By convention, the order of arguments for searching things is always needle, haystack. If there is an offset, it comes first in the argument list. If there is a replacement string, it comes last.

  • find_string(needle, haystack) : maybe[number]: Equivalent to find_string_at(0, needle, haystack)

  • find_string_at(offset, needle, haystack) : maybe[number]: The offset of the first occurrence of the needle, if any.

  • is_match_at(offset, needle, haystack) : flag: tells whether the needle matches the haystack at that position.

  • replace_first(needle, haystack, with) : string: replaces the first instance of needle with with.

  • replace_all(needle, haystack, with) : string: replaces every instance of needle with with.

Composing Strings

  • mid(a:string, offset, length) : string;: Extract a substring.

  • strcat(a:string, b:string) : string;: Concatenate a pair of strings.

  • join(ss : list[string]) : string: Concatenate an entire list of strings. (Runs in linear time.)

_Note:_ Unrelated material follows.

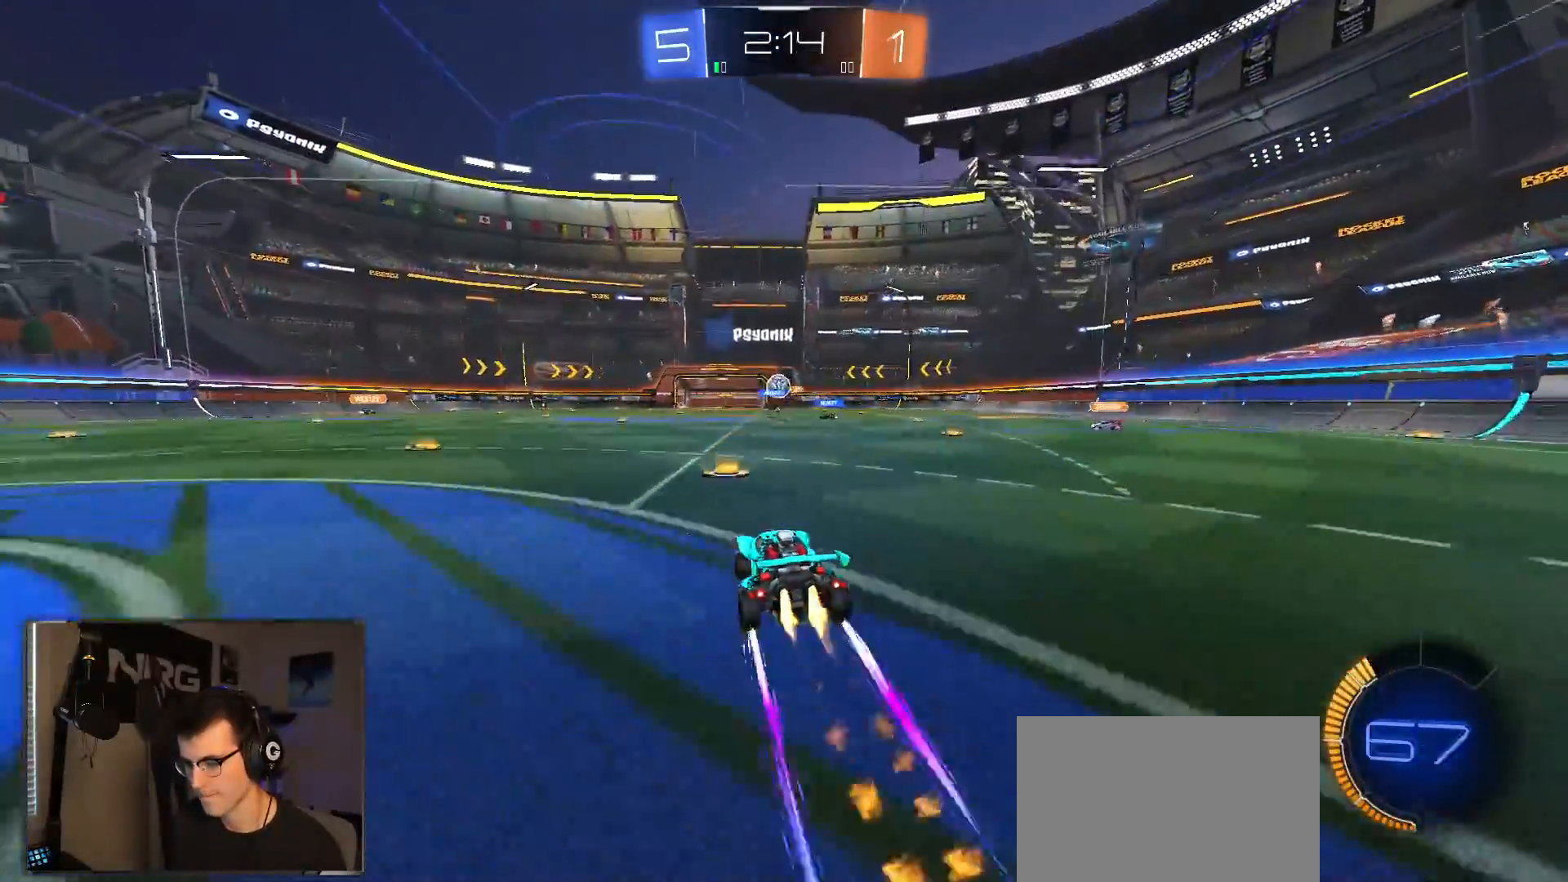
{"dt_ms": 500, "buttons": ["R2"], "left_stick": "left", "right_stick": "center", "events": [[67, "R1", "up"], [117, "left_stick", "down-left"], [317, "left_stick", "left"]]}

  • interleave(x:string, ys:list[string]): Construct the string of ys concatenated but with x between them.

  • trim(a:string) : string;: Return a copy of a without leading or trailing whitespace.

  • ltrim(a:string) : string;: Return a copy of a without leading whitespace.

  • rtrim(a:string) : string;: Return a copy of a without trailing whitespace.

Taking Strings Apart

  • split_lines(a:string) : list[string]: Splits a string into lines by breaking it after line-feed characters. Keeps the line-ending characters as part of the new string.

Implementation Caveat

Strings in Sophie depend slightly on the implementation. In the Python-based tree-walker, a Sophie string is backed by a Python string. In the VM, it’s backed by an array of bytes which is, by convention, normally encoded in UTF-8. The internal string functions in the VM all either assume nothing or assume UTF-8.

See also What even is a “string”? for more details.

The join function has recently been made native so it can run in linear time.